Make an exact transcription of the data below.

DATA TO PROCESS -
* * *

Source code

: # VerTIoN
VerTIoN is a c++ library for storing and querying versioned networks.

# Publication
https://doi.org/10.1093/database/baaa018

* * *

EXERCISE OUTPUT -
Source code

: # VerTIoN
VerTIoN is a c++ library for storing and querying versioned networks.

# Publication
https://doi.org/10.1093/database/baaa018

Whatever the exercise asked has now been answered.